Joana Bonet
El ejercicio consiste en interponer una media distancia entre usted y los anuncios de turrones o embutidos igual que se hace con la lotería: sabemos que difícilmente nos tocará, pero compramos unos décimos porque “y si…”. Ya sabe, el condicional es la sal de la vida. Cuando en la tele anuncien perfumes prometiendo un irresistible atractivo, no desconfíe del todo, pues en Navidad la palabra inspiración se escribe con purpurina. Nos quejamos del derroche de cursilería y pensamos que nos tratan como a niños faltos de cariño, pero admitamos que ser adultos al cien por cien 24/7 resulta una auténtica tortura. Robarles un poco de ingenuidad a hijos, sobrinos o nietos es imprescindible a fin de digerir el azucarado menú.
Mientras las empresas del Ibex nos desean felicidad como si les importáramos más que un comino, pensamos lo mucho que nos ha costado madurar. Hemos atravesado estaciones de paso y atrapado vuelos de enlace con cierto gusto por la provisionalidad. Ese ir de aquí para allá, física y mentalmente, se reviste de una fuerza magnética gracias al modo condicional. ¿Y si hubiera algo mejor esperándonos? ¿Y si nuestros deseos estuvieran tatuados en una esquina del destino? Entonces, entre las cajas de mazapán y guirlache, emergerá el espíritu anti-Mozart, que nos dirá que no, que no hay nada verdadero, solo renglones torcidos de cinismo.
Mozart, a pesar de ser hijo de la pareja más bella de Salzburgo, salió escuálido, pero lo describen bondadoso y atento, un genio que se transformaba al piano. Busco información sobre la expresión anti-Mozart, que repite el protagonista de la recomendable serie Nada (Disney), y doy con un portentoso autor de vida azarosa: Alberto Laiseca, autor de Los Sorias, una monumental novela de 1.300 páginas. Ricardo Piglia la consideraba la mejor novela que se ha escrito en Argentina desde Los siete locos, de Roberto Arlt. Huérfano de madre, Laiseca confesaba que el maltrato de su padre lo empujó a los libros. El fantasma de la ópera le abrió el hambre y se puso a escribir “realismo delirante”. Borges se negó a leer uno de sus relatos, Matando enanos a garrotazos, por el mal gusto de elegir el gerundio.

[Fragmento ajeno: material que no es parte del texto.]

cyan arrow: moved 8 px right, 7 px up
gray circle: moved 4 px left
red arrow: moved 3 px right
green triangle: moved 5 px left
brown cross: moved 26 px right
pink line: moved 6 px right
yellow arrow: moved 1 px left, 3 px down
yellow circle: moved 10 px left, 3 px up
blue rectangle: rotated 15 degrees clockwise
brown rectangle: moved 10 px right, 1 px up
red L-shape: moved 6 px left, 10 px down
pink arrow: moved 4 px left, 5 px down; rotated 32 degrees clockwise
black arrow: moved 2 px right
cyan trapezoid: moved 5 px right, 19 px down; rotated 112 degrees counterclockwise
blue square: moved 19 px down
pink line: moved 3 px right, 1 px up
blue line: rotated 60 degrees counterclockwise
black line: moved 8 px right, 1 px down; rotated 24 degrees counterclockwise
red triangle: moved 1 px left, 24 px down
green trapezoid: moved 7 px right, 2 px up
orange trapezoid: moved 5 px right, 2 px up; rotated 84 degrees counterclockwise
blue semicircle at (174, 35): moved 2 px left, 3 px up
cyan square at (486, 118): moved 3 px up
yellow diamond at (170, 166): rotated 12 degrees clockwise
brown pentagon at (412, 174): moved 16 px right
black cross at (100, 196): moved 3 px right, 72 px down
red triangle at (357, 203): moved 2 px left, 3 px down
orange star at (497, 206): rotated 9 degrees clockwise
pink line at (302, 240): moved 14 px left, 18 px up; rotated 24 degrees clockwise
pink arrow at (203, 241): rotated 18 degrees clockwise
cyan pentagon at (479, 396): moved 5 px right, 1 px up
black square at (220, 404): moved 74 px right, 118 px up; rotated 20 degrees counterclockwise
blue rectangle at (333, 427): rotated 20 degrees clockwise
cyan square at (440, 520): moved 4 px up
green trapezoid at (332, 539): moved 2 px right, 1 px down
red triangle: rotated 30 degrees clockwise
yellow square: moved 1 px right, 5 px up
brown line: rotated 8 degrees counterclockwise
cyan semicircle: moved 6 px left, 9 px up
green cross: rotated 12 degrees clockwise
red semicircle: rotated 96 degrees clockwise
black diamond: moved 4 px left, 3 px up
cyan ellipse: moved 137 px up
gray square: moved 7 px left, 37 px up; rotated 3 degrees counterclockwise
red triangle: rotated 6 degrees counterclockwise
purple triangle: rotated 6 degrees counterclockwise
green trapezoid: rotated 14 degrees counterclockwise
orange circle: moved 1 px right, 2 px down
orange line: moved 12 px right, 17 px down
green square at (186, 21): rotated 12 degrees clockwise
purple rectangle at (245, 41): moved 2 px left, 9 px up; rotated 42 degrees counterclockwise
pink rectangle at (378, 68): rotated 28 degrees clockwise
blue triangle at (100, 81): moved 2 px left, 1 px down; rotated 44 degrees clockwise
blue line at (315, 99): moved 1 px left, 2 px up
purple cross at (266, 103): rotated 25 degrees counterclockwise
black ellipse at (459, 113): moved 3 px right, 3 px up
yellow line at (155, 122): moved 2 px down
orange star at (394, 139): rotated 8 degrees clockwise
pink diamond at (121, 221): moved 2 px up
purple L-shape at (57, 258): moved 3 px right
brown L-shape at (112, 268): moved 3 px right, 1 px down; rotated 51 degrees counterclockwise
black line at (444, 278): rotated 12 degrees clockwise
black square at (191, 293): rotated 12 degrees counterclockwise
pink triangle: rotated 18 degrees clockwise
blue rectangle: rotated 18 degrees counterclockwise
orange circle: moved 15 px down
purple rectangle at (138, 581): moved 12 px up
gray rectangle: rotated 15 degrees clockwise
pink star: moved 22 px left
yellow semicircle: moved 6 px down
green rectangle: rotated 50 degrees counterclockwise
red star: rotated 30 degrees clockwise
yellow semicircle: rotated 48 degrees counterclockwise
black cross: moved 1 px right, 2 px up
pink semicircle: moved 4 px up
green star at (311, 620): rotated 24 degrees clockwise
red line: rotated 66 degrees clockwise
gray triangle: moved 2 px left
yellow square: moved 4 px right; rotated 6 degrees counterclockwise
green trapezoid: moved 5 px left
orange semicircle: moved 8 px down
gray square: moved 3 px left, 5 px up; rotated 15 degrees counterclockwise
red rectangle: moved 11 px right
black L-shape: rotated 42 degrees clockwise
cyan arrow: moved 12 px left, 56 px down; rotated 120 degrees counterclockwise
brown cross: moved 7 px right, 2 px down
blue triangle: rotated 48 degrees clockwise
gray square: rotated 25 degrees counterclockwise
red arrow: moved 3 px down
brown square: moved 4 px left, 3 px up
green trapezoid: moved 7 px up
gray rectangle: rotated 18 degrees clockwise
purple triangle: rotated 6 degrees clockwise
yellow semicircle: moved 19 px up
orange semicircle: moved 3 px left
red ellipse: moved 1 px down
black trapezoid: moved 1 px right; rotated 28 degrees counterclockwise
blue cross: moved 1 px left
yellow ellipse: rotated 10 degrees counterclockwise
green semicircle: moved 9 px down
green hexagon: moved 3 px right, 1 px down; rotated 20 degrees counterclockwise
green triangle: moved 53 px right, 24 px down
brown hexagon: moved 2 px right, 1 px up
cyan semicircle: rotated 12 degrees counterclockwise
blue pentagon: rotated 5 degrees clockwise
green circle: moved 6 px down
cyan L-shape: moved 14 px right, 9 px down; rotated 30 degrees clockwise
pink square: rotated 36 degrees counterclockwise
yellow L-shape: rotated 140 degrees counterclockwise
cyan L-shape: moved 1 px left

Laiseca llevó durante trece años su manuscrito –que reescribió cuatro veces– en una bolsa de supermercado. En una ocasión, un ladronzuelo se la intentó robar, pero él forcejeó a tiempo y la salvó. Profesor de talleres literarios, una de sus perlas afirma: “Solo está vivo lo que es exagerado”. Fue un escritor de culto que dejó de serlo al aparecer en una serie televisiva de cuentos de terror. En el plató no se despegaba del cigarro bajo un ventilador de techo. Laiseca afirmaba combatir al anti-Mozart, siguiendo la idea de que Mozart es el bien absoluto, “pero el enemigo del bien no es el mal, sino el antibien”.
Indago a mi alrededor sobre los anti-Mozart, y mi amigo Ignacio me recuerda una anécdota revelada por Simon Leys en que se interroga acerca de la búsqueda de la fealdad, o del terror de la belleza. Contaba que en una cafetería, de repente, sonó el piano del compositor de Salzburgo y todo el mundo se mostró incómodo, paralizado. La gente dejó de hablar y un poso de disgusto planeaba sobre la barra y las mesas hasta que alguien cambió el dial. Enseguida regresó el ruido. Los presentes volvieron a ser los de antes, se relajaron y reanudaron sus conversaciones. En su acto evidenciaban que Mozart actuaba como una especie de agente distorsionador. Porque la belleza nos interpela y al tiempo nos aísla, pero lo fatal es perdérsela. Feliz Navidad.